What the exercise asks
Output the data below exactly, without images.

(Exercise materials Opens)

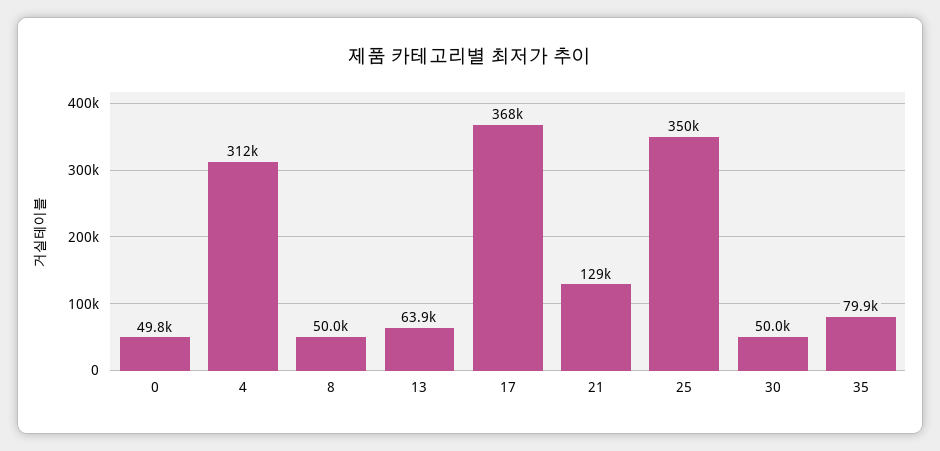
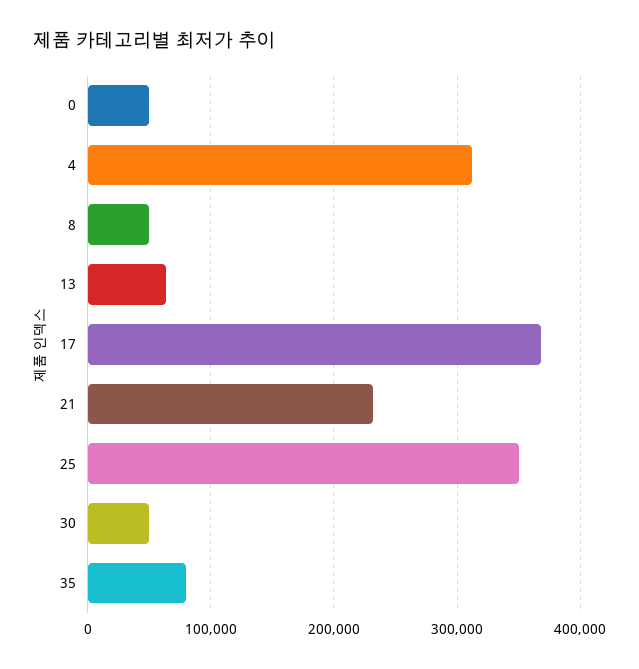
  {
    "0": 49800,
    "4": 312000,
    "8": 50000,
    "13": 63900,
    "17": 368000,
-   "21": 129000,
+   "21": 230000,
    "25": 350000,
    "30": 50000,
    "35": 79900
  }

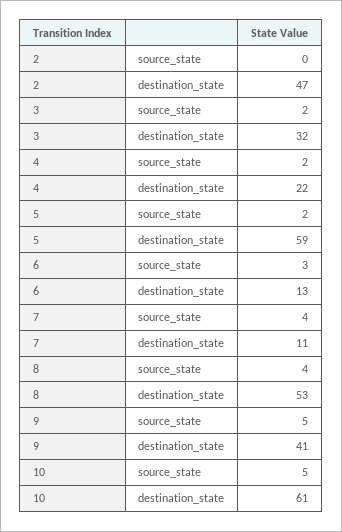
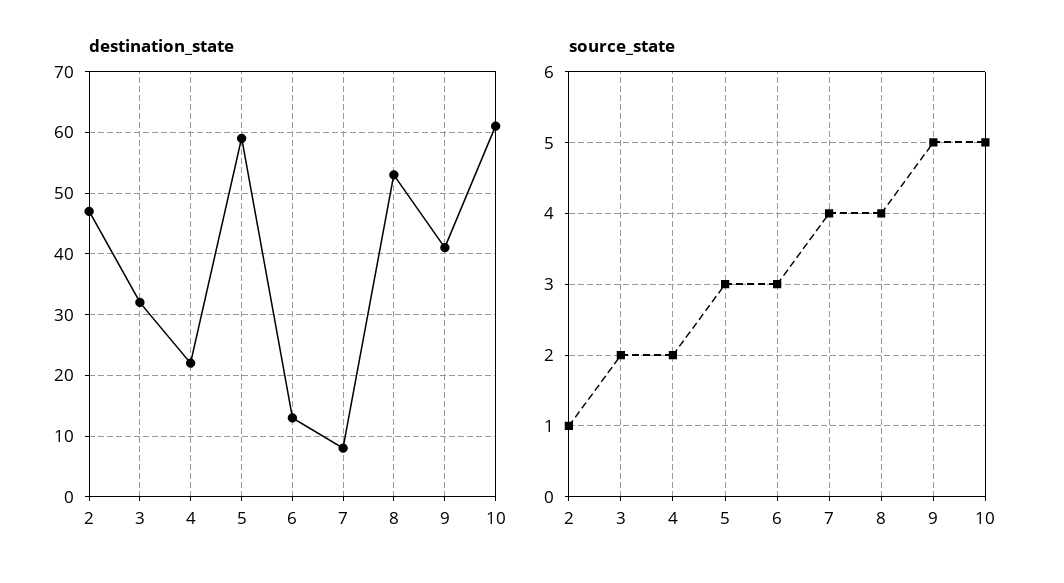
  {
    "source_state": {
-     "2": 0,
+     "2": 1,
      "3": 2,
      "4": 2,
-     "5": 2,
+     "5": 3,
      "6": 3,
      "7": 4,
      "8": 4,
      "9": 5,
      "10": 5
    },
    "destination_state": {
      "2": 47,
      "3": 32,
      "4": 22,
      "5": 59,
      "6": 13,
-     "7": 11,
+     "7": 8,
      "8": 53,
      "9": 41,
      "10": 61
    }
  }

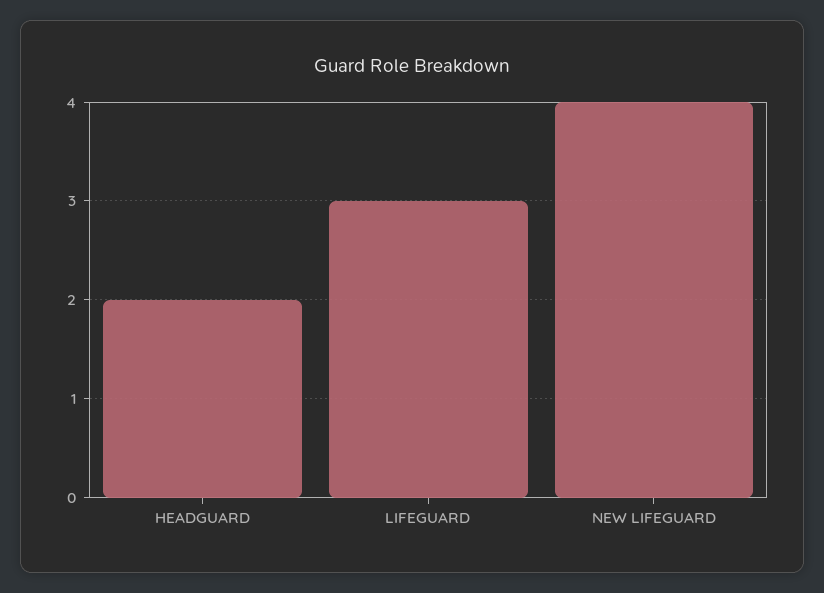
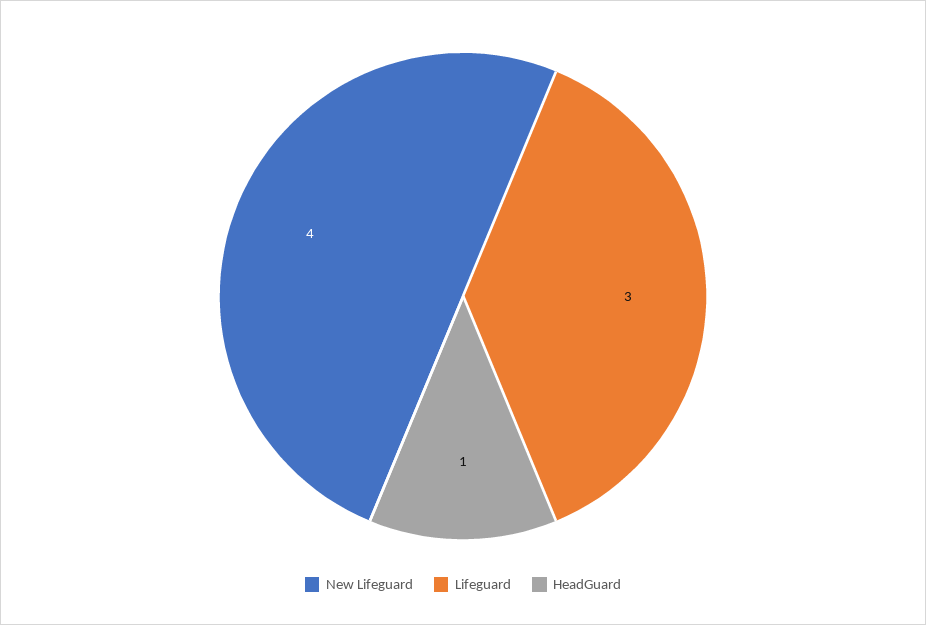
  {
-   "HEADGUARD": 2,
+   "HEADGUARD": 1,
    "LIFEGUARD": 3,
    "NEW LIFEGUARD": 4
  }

(Exercise materials Closes)

Answer to this task
  {
    "0": 49800,
    "4": 312000,
    "8": 50000,
    "13": 63900,
    "17": 368000,
-   "21": 129000,
+   "21": 230000,
    "25": 350000,
    "30": 50000,
    "35": 79900
  }

  {
    "source_state": {
-     "2": 0,
+     "2": 1,
      "3": 2,
      "4": 2,
-     "5": 2,
+     "5": 3,
      "6": 3,
      "7": 4,
      "8": 4,
      "9": 5,
      "10": 5
    },
    "destination_state": {
      "2": 47,
      "3": 32,
      "4": 22,
      "5": 59,
      "6": 13,
-     "7": 11,
+     "7": 8,
      "8": 53,
      "9": 41,
      "10": 61
    }
  }

  {
-   "HEADGUARD": 2,
+   "HEADGUARD": 1,
    "LIFEGUARD": 3,
    "NEW LIFEGUARD": 4
  }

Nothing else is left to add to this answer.